Marie A. Lee
In the age of Internet connectivity and mass media, people are bombarded with messages and can easily slip into consuming them without sorting and digesting them. I am interested in involving my audience, stimulating them to break out of the passive mode of receiving information and not processing it.
My fine art work does not give answers but offers a place for questioning and for slowing down of the viewers' hurried lives. The pieces allow for active participation. A dialog occurs, a two-way relationship, a conversation, an exchange of ideas between the image and the viewer. The viewer's own experiences are interpreted into an individual understanding of the image. The image then derives its meaning from its onlooker and the circumstances it is viewed under. I believe that the thinking, feeling and meditation provoked by my pieces is essential in today's instant society that gives solutions and answers before one even gets a chance to ask questions.
I endeavor to make design that makes a difference in the world we live in. I am interested in community-based work where I not only design with a particular audience in mind but I closely involve a particular community and use design to solve their specific needs.

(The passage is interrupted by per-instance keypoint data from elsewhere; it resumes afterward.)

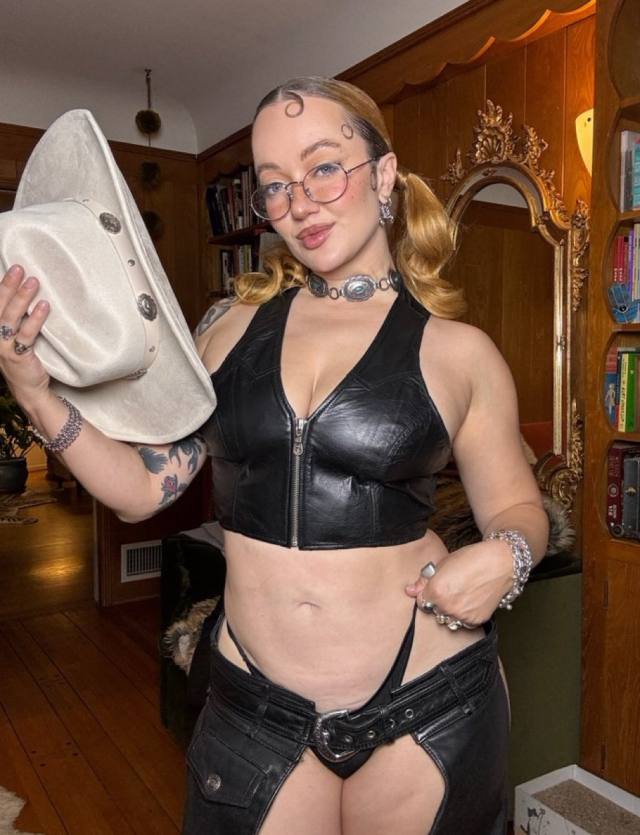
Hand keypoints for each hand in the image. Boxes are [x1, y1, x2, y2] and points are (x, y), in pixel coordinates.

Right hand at [0, 265, 50, 406]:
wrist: (29, 389)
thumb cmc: (24, 358)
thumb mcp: (15, 336)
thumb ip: (17, 318)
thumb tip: (29, 291)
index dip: (1, 286)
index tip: (10, 267)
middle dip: (8, 285)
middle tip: (19, 268)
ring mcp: (2, 347)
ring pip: (10, 318)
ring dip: (22, 298)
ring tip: (33, 281)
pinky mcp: (17, 357)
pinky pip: (26, 335)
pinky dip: (35, 319)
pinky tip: (44, 306)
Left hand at [405, 540, 513, 626]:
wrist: (500, 562)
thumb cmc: (470, 559)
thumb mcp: (442, 564)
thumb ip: (423, 581)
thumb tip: (409, 591)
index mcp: (435, 591)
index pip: (421, 602)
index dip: (427, 594)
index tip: (434, 589)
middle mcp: (447, 607)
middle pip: (434, 612)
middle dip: (438, 603)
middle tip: (450, 590)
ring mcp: (462, 616)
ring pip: (448, 620)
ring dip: (450, 612)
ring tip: (460, 596)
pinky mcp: (476, 621)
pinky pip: (464, 623)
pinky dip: (465, 615)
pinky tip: (470, 601)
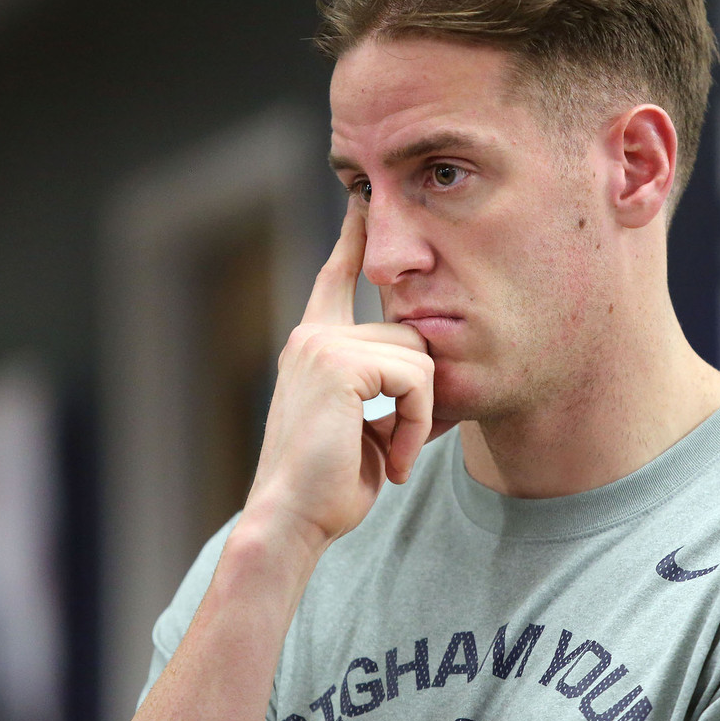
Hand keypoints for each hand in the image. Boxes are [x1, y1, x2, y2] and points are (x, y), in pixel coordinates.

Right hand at [244, 206, 450, 553]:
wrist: (292, 519)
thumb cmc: (327, 486)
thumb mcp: (361, 426)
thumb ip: (382, 387)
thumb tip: (427, 368)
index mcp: (313, 347)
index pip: (335, 278)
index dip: (351, 240)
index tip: (359, 201)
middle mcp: (313, 337)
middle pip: (409, 333)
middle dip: (421, 394)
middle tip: (404, 446)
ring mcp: (323, 346)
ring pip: (418, 357)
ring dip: (420, 415)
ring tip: (393, 456)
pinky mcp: (340, 364)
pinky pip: (416, 379)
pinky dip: (417, 424)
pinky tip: (394, 460)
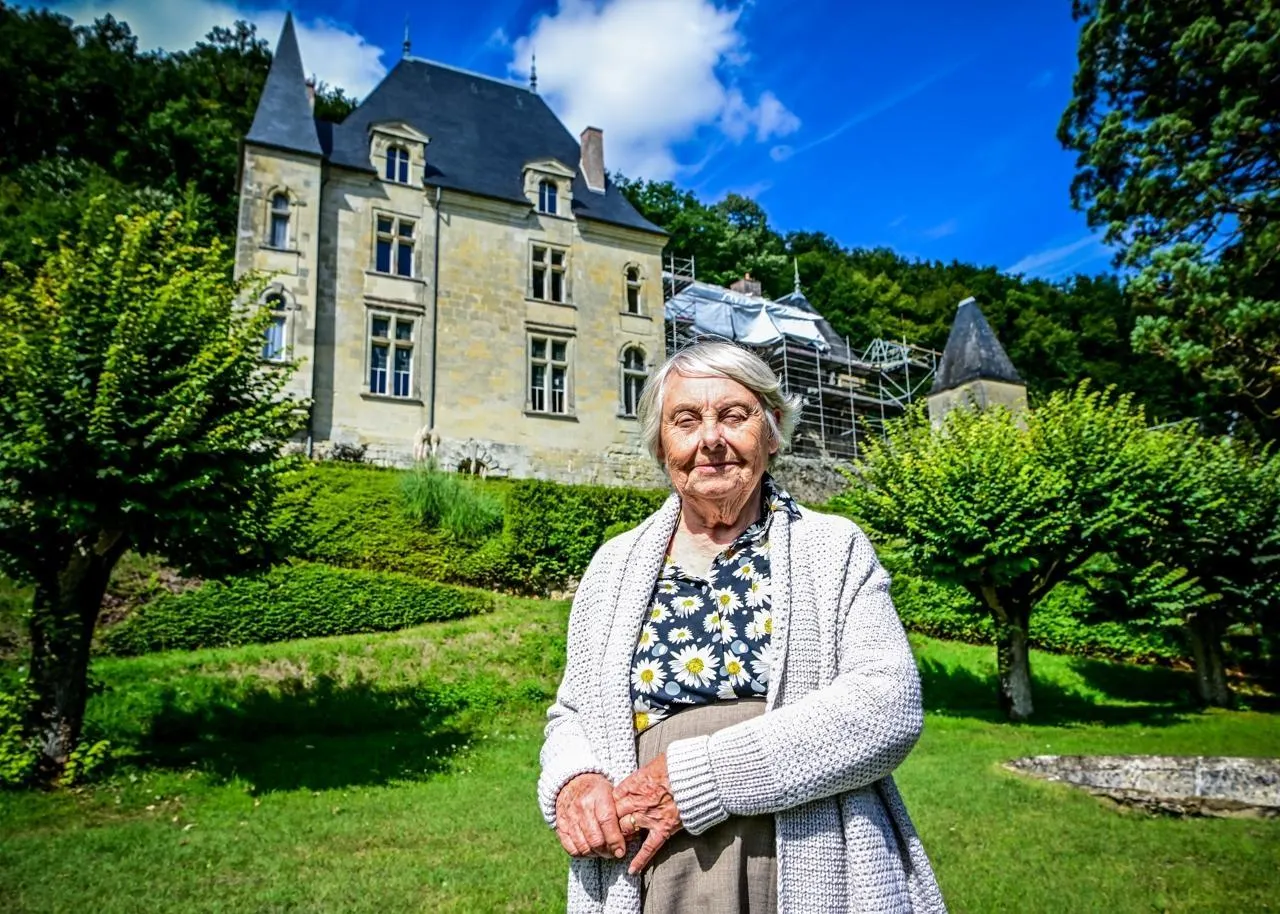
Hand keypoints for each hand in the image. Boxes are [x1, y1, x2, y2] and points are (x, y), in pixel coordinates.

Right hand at [555, 773, 627, 859]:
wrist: (574, 782)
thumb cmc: (599, 792)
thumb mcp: (613, 794)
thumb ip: (621, 814)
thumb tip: (631, 836)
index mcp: (598, 796)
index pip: (607, 822)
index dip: (615, 840)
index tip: (621, 851)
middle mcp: (581, 807)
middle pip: (595, 839)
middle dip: (607, 851)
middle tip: (614, 853)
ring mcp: (569, 817)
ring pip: (583, 847)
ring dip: (596, 854)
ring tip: (603, 852)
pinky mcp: (560, 826)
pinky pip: (571, 849)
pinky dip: (582, 854)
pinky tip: (590, 851)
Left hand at [613, 753, 682, 875]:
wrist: (694, 774)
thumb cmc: (674, 766)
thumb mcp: (649, 766)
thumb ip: (636, 778)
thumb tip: (629, 783)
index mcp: (631, 786)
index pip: (610, 801)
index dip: (605, 808)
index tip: (603, 814)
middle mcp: (636, 802)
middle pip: (613, 818)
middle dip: (607, 826)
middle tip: (603, 833)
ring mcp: (649, 817)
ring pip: (625, 832)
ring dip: (618, 840)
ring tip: (613, 848)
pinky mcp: (663, 828)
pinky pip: (648, 848)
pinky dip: (640, 860)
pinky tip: (631, 870)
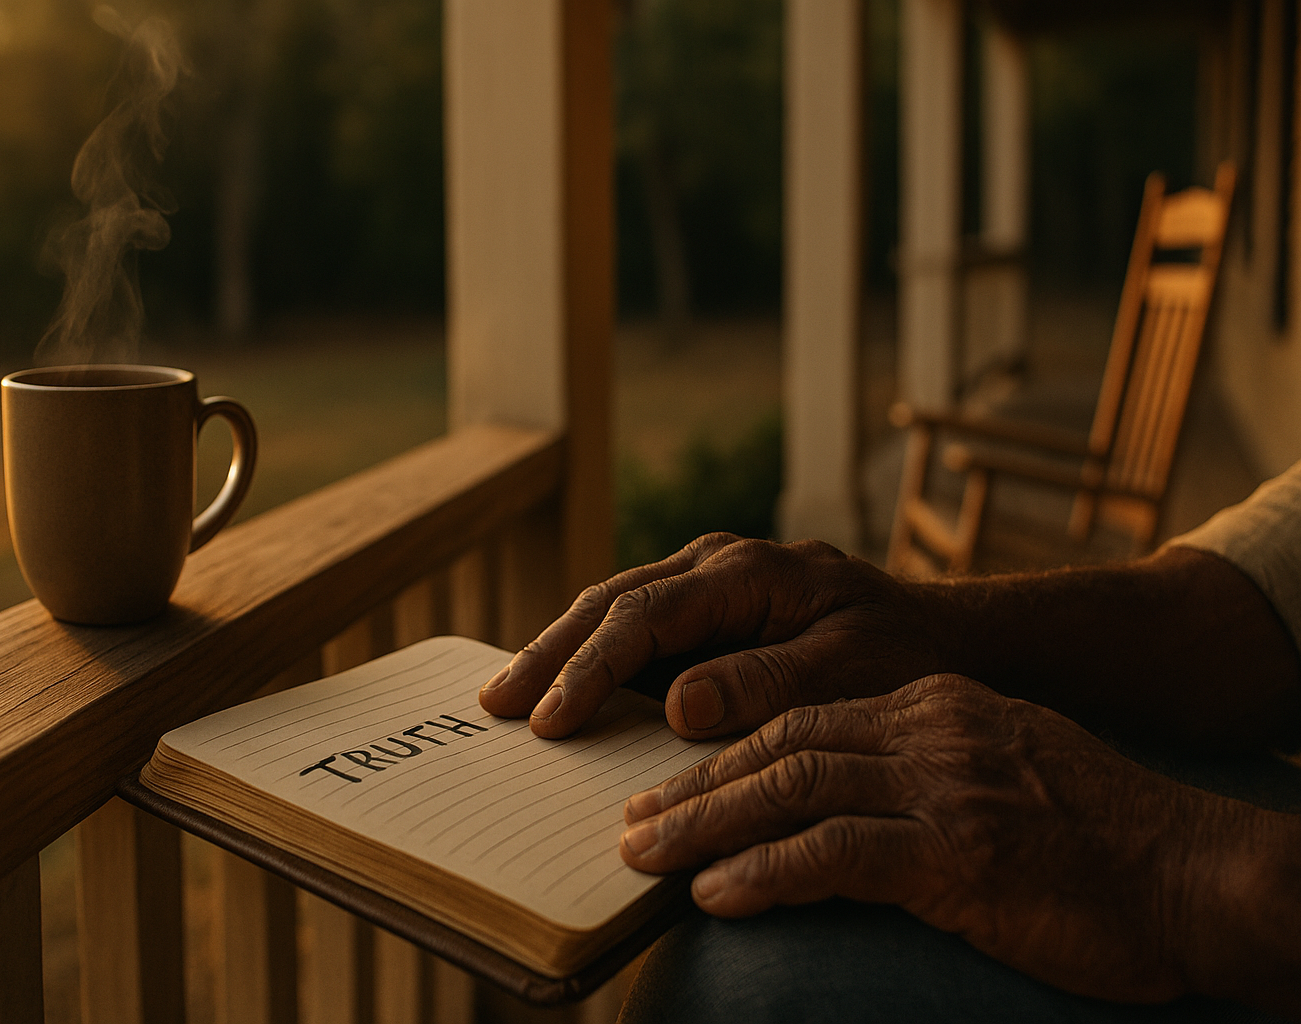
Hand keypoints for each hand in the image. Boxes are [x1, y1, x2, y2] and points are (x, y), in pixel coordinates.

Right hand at [478, 533, 947, 737]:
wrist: (936, 634)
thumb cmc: (901, 654)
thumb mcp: (850, 670)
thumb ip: (769, 681)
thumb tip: (680, 702)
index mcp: (747, 573)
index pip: (646, 615)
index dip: (592, 669)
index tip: (553, 722)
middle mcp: (714, 566)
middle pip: (610, 603)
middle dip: (549, 653)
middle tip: (495, 705)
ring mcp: (704, 584)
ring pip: (611, 611)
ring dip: (559, 653)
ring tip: (505, 700)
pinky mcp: (703, 612)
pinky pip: (635, 630)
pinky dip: (592, 660)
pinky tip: (559, 693)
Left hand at [617, 674, 1300, 1011]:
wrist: (1202, 872)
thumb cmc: (1102, 837)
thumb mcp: (1003, 772)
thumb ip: (922, 770)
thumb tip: (841, 803)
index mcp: (934, 707)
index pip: (802, 719)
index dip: (725, 755)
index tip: (672, 789)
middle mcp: (930, 730)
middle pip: (779, 747)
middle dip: (694, 788)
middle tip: (632, 826)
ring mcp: (944, 787)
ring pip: (790, 790)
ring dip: (705, 827)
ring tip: (646, 860)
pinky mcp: (960, 851)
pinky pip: (833, 854)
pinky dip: (764, 874)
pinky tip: (717, 897)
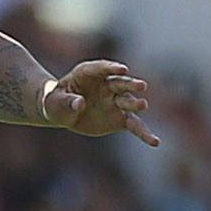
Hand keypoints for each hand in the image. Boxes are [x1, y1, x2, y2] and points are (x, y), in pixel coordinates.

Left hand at [41, 59, 160, 144]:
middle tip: (141, 86)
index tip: (123, 69)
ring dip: (136, 104)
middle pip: (120, 83)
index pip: (102, 68)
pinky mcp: (119, 118)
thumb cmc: (55, 102)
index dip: (113, 68)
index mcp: (88, 73)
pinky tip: (155, 142)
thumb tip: (79, 104)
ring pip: (129, 102)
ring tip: (143, 105)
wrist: (62, 111)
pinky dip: (144, 133)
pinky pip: (134, 126)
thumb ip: (66, 102)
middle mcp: (106, 85)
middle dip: (130, 84)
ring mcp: (115, 101)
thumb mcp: (55, 102)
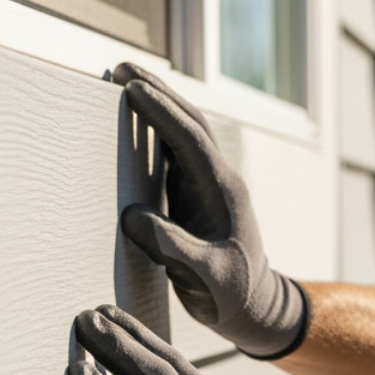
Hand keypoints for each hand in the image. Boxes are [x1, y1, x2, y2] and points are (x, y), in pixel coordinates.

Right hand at [114, 62, 308, 359]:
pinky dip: (154, 130)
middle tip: (121, 67)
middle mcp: (218, 179)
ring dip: (155, 105)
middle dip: (156, 92)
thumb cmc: (233, 295)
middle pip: (188, 122)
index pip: (191, 139)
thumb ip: (172, 247)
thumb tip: (132, 216)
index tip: (132, 89)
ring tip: (122, 81)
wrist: (253, 307)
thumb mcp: (204, 276)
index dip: (162, 112)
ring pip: (181, 133)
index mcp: (224, 191)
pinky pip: (172, 153)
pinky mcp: (194, 196)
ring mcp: (207, 185)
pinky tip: (133, 121)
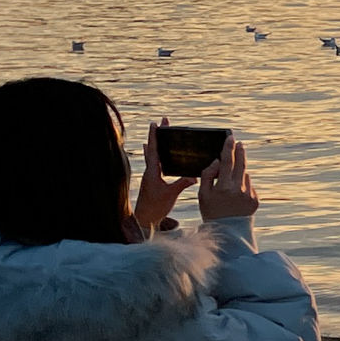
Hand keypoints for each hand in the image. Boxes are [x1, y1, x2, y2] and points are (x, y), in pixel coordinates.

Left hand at [133, 120, 200, 234]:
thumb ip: (182, 183)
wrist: (144, 219)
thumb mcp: (171, 194)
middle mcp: (149, 171)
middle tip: (164, 121)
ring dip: (157, 142)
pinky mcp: (152, 180)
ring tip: (161, 131)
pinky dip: (155, 154)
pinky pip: (154, 162)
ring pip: (153, 154)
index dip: (155, 136)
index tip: (157, 123)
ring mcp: (150, 175)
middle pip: (152, 148)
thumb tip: (195, 176)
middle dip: (158, 134)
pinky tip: (153, 150)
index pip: (153, 150)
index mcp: (152, 172)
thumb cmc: (155, 207)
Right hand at [196, 138, 258, 223]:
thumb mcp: (203, 195)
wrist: (227, 233)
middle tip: (239, 143)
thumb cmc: (211, 212)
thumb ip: (208, 175)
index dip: (228, 148)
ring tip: (229, 182)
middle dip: (240, 152)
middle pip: (241, 164)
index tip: (231, 138)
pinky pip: (249, 186)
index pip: (227, 162)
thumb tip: (217, 161)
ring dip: (238, 173)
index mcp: (224, 187)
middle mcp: (239, 190)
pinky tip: (235, 194)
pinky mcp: (256, 200)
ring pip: (244, 176)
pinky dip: (242, 185)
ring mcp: (249, 195)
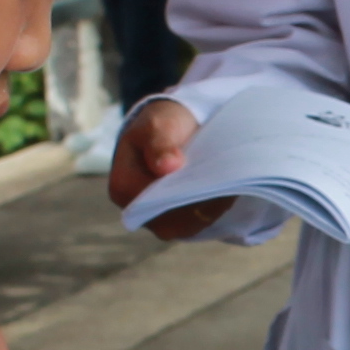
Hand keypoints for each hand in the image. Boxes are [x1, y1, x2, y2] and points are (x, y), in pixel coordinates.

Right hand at [106, 98, 220, 240]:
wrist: (173, 128)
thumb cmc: (161, 123)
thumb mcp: (158, 124)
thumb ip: (160, 143)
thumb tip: (166, 167)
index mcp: (123, 188)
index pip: (153, 203)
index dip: (179, 193)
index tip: (203, 176)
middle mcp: (138, 211)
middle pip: (172, 221)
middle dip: (198, 202)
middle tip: (223, 180)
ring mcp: (158, 219)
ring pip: (188, 225)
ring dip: (210, 207)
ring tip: (226, 184)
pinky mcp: (178, 221)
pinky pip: (199, 223)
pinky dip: (214, 209)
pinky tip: (226, 190)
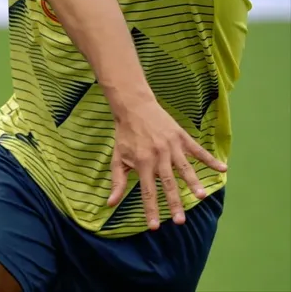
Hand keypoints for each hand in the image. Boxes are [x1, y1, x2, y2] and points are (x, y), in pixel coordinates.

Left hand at [108, 98, 227, 229]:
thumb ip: (117, 181)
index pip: (147, 191)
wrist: (134, 107)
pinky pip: (198, 150)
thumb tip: (110, 203)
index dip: (150, 209)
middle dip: (174, 203)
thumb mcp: (118, 158)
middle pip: (168, 184)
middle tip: (180, 221)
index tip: (154, 227)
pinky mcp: (181, 137)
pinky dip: (210, 160)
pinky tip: (223, 169)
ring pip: (185, 168)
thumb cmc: (125, 135)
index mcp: (142, 163)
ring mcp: (172, 147)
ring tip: (202, 196)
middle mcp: (158, 156)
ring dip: (193, 182)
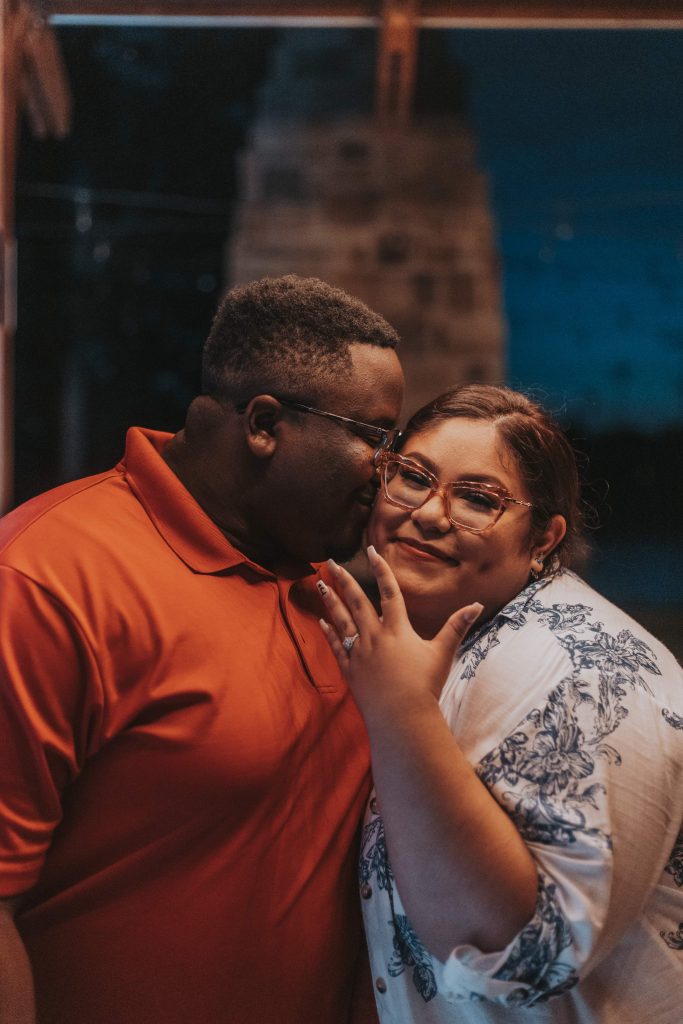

They in turn are no longer just clients waiting for a finished work that may or may not be what they need. They are part of the process from start to finish and contribute to the end product. This approach often leads into collaboration with professionals from other disciplines. I partner with them to create solutions that go beyond design and have a broader impact on the specific community.
In teaching, I strive not only to pass on the skills and knowledge that are part of my design heritage but also to impart my passion for design to my students. I wish to instill in them the sense of being privileged to communicate messages and an awareness of the responsibility it entails.
I do not believe in watering down design standards and substituting them with cheap computer gimmicks. Computers have become indispensable in our profession, but computer skills have to be supported by strong design principles.
I place emphasis on a concept behind a solution and teach students how to solve design problems. Individual voice and expression should work hand-in-hand with the purpose of the design solution. I strive to help my students find themselves, and their own voice, in their work.